-- Prompt --
Please transcribe the listing below in full, exactly as written, leaving out its pictures.

-- Available data --
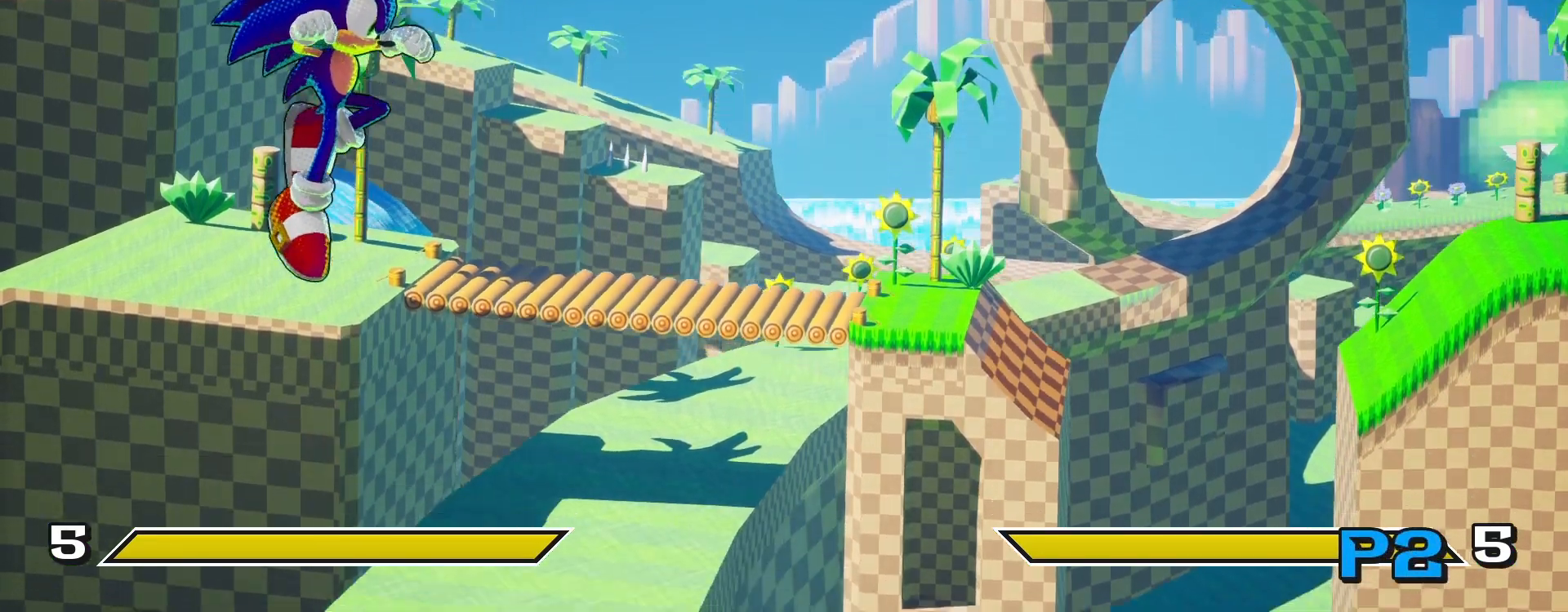
{"buttons": [], "left_stick": "center", "right_stick": "center", "events": [[83, "DPAD_LEFT", "up"]]}
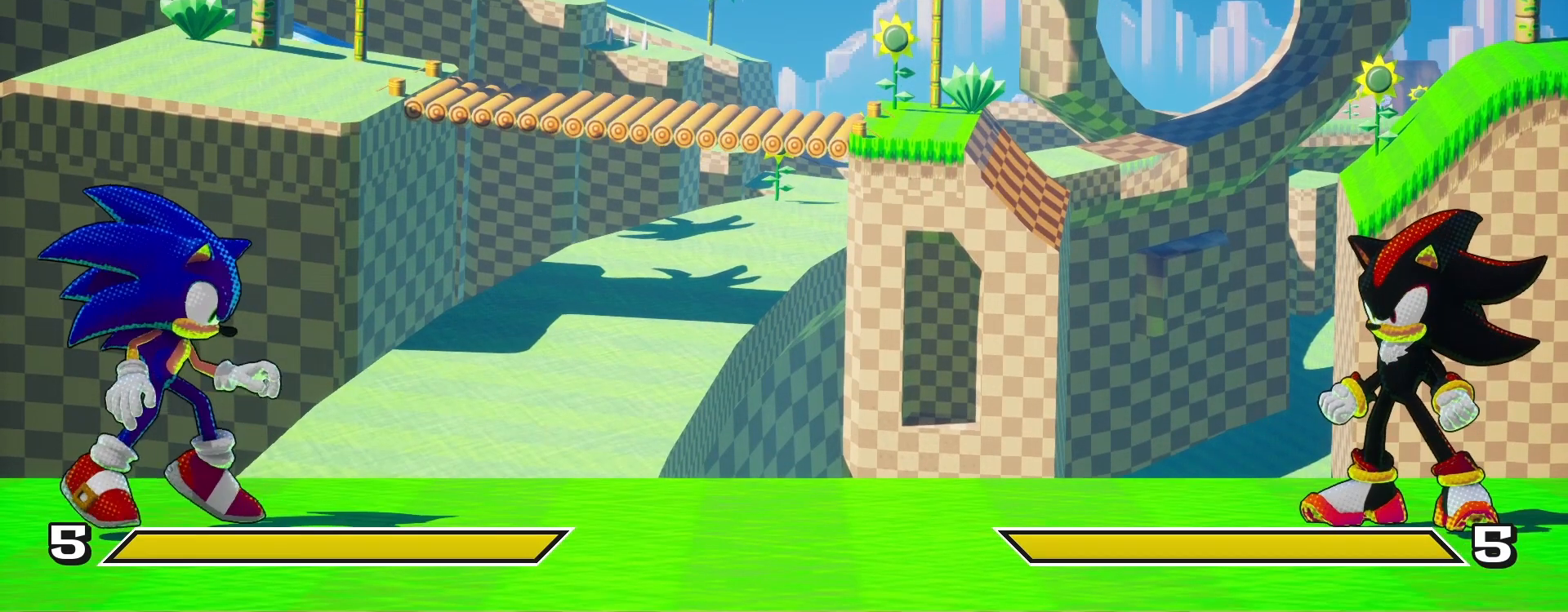
{"buttons": [], "left_stick": "center", "right_stick": "center", "events": []}
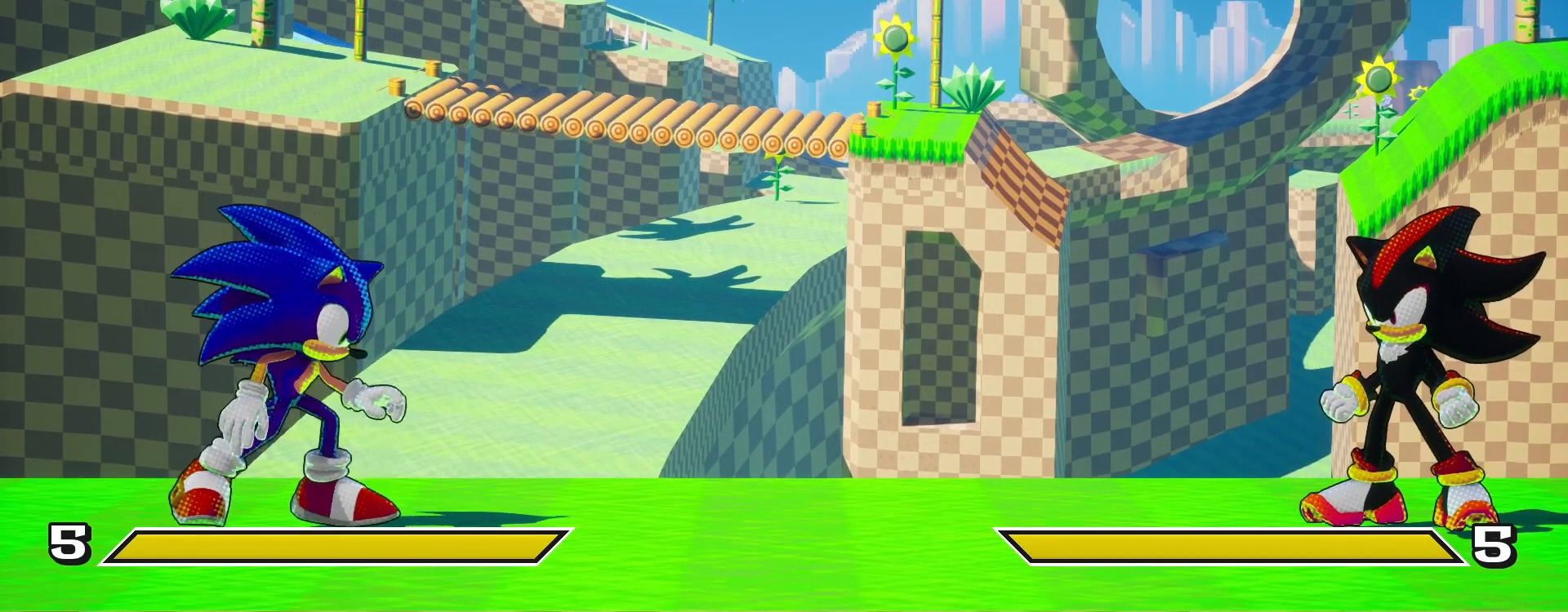
{"buttons": [], "left_stick": "center", "right_stick": "center", "events": []}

-- Answer box --
{"buttons": [], "left_stick": "center", "right_stick": "center", "events": [[83, "DPAD_LEFT", "up"]]}
{"buttons": [], "left_stick": "center", "right_stick": "center", "events": []}
{"buttons": [], "left_stick": "center", "right_stick": "center", "events": []}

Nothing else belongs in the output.